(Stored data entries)
☆ ☆ ☆ ☆ ☆ ☆ ☆

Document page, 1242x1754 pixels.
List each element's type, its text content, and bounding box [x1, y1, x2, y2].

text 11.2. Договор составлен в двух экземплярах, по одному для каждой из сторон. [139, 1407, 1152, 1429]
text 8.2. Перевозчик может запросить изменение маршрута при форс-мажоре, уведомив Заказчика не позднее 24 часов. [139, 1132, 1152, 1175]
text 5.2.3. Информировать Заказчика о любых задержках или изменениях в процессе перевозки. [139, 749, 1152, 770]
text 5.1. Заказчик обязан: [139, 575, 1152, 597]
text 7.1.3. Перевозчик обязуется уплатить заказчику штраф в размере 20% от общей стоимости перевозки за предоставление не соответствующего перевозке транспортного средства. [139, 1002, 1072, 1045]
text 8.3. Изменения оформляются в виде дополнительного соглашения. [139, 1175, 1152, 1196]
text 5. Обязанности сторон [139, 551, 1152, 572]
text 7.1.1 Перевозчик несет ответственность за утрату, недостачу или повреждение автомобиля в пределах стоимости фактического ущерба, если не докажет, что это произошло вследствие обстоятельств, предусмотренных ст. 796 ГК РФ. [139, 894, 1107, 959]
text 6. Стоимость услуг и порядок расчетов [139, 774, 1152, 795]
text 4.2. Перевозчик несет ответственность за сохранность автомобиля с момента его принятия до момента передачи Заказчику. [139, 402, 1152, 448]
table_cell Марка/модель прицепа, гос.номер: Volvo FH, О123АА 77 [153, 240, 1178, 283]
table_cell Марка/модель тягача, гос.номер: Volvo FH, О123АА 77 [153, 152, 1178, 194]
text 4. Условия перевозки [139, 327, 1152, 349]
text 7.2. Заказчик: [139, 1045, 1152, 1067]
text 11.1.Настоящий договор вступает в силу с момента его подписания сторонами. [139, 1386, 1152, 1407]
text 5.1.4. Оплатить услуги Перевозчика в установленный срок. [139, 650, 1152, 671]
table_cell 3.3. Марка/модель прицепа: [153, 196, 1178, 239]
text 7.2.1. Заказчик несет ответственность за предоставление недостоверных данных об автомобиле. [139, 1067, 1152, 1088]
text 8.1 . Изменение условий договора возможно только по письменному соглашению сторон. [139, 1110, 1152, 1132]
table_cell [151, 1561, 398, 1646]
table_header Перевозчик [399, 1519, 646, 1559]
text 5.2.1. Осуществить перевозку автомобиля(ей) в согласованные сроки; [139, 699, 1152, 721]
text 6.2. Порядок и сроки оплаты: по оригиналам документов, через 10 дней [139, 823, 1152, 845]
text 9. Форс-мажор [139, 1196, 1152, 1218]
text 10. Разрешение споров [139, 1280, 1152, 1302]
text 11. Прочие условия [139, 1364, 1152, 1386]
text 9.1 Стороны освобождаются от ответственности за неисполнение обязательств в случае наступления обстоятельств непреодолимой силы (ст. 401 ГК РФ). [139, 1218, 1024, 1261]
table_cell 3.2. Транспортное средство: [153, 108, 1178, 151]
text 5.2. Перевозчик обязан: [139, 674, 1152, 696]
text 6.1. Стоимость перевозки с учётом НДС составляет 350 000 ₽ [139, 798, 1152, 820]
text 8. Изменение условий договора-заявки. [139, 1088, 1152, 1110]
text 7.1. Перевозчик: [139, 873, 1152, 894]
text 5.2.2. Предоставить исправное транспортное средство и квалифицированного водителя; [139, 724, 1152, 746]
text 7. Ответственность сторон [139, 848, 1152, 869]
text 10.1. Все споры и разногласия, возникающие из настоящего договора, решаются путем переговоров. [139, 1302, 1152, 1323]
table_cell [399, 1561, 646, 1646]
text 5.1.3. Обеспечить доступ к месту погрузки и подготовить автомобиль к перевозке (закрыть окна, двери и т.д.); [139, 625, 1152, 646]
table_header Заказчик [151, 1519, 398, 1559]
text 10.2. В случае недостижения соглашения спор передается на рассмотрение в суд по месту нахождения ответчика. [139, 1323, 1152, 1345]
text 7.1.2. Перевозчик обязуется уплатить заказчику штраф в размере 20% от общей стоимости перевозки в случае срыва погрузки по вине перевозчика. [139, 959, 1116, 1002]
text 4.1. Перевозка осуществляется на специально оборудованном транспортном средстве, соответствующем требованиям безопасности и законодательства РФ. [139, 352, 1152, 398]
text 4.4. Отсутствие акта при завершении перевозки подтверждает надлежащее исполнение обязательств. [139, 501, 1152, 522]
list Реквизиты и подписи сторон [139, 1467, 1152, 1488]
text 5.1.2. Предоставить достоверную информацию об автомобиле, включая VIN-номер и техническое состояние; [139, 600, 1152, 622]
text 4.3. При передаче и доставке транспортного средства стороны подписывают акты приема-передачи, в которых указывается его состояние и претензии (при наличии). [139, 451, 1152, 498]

☆ ☆ ☆ ☆ ☆ ☆ ☆

* EXERCISE DETAILS
The records above are to be restated word for word, in full.

* EXERCISE RESULT
Document page, 1242x1754 pixels.
List each element's type, its text content, and bounding box [x1, y1, x2, y2].

text 11.2. Договор составлен в двух экземплярах, по одному для каждой из сторон. [139, 1407, 1152, 1429]
text 8.2. Перевозчик может запросить изменение маршрута при форс-мажоре, уведомив Заказчика не позднее 24 часов. [139, 1132, 1152, 1175]
text 5.2.3. Информировать Заказчика о любых задержках или изменениях в процессе перевозки. [139, 749, 1152, 770]
text 5.1. Заказчик обязан: [139, 575, 1152, 597]
text 7.1.3. Перевозчик обязуется уплатить заказчику штраф в размере 20% от общей стоимости перевозки за предоставление не соответствующего перевозке транспортного средства. [139, 1002, 1072, 1045]
text 8.3. Изменения оформляются в виде дополнительного соглашения. [139, 1175, 1152, 1196]
text 5. Обязанности сторон [139, 551, 1152, 572]
text 7.1.1 Перевозчик несет ответственность за утрату, недостачу или повреждение автомобиля в пределах стоимости фактического ущерба, если не докажет, что это произошло вследствие обстоятельств, предусмотренных ст. 796 ГК РФ. [139, 894, 1107, 959]
text 6. Стоимость услуг и порядок расчетов [139, 774, 1152, 795]
text 4.2. Перевозчик несет ответственность за сохранность автомобиля с момента его принятия до момента передачи Заказчику. [139, 402, 1152, 448]
table_cell Марка/модель прицепа, гос.номер: Volvo FH, О123АА 77 [153, 240, 1178, 283]
table_cell Марка/модель тягача, гос.номер: Volvo FH, О123АА 77 [153, 152, 1178, 194]
text 4. Условия перевозки [139, 327, 1152, 349]
text 7.2. Заказчик: [139, 1045, 1152, 1067]
text 11.1.Настоящий договор вступает в силу с момента его подписания сторонами. [139, 1386, 1152, 1407]
text 5.1.4. Оплатить услуги Перевозчика в установленный срок. [139, 650, 1152, 671]
table_cell 3.3. Марка/модель прицепа: [153, 196, 1178, 239]
text 7.2.1. Заказчик несет ответственность за предоставление недостоверных данных об автомобиле. [139, 1067, 1152, 1088]
text 8.1 . Изменение условий договора возможно только по письменному соглашению сторон. [139, 1110, 1152, 1132]
table_cell [151, 1561, 398, 1646]
table_header Перевозчик [399, 1519, 646, 1559]
text 5.2.1. Осуществить перевозку автомобиля(ей) в согласованные сроки; [139, 699, 1152, 721]
text 6.2. Порядок и сроки оплаты: по оригиналам документов, через 10 дней [139, 823, 1152, 845]
text 9. Форс-мажор [139, 1196, 1152, 1218]
text 10. Разрешение споров [139, 1280, 1152, 1302]
text 11. Прочие условия [139, 1364, 1152, 1386]
text 9.1 Стороны освобождаются от ответственности за неисполнение обязательств в случае наступления обстоятельств непреодолимой силы (ст. 401 ГК РФ). [139, 1218, 1024, 1261]
table_cell 3.2. Транспортное средство: [153, 108, 1178, 151]
text 5.2. Перевозчик обязан: [139, 674, 1152, 696]
text 6.1. Стоимость перевозки с учётом НДС составляет 350 000 ₽ [139, 798, 1152, 820]
text 8. Изменение условий договора-заявки. [139, 1088, 1152, 1110]
text 7.1. Перевозчик: [139, 873, 1152, 894]
text 5.2.2. Предоставить исправное транспортное средство и квалифицированного водителя; [139, 724, 1152, 746]
text 7. Ответственность сторон [139, 848, 1152, 869]
text 10.1. Все споры и разногласия, возникающие из настоящего договора, решаются путем переговоров. [139, 1302, 1152, 1323]
table_cell [399, 1561, 646, 1646]
text 5.1.3. Обеспечить доступ к месту погрузки и подготовить автомобиль к перевозке (закрыть окна, двери и т.д.); [139, 625, 1152, 646]
table_header Заказчик [151, 1519, 398, 1559]
text 10.2. В случае недостижения соглашения спор передается на рассмотрение в суд по месту нахождения ответчика. [139, 1323, 1152, 1345]
text 7.1.2. Перевозчик обязуется уплатить заказчику штраф в размере 20% от общей стоимости перевозки в случае срыва погрузки по вине перевозчика. [139, 959, 1116, 1002]
text 4.1. Перевозка осуществляется на специально оборудованном транспортном средстве, соответствующем требованиям безопасности и законодательства РФ. [139, 352, 1152, 398]
text 4.4. Отсутствие акта при завершении перевозки подтверждает надлежащее исполнение обязательств. [139, 501, 1152, 522]
list Реквизиты и подписи сторон [139, 1467, 1152, 1488]
text 5.1.2. Предоставить достоверную информацию об автомобиле, включая VIN-номер и техническое состояние; [139, 600, 1152, 622]
text 4.3. При передаче и доставке транспортного средства стороны подписывают акты приема-передачи, в которых указывается его состояние и претензии (при наличии). [139, 451, 1152, 498]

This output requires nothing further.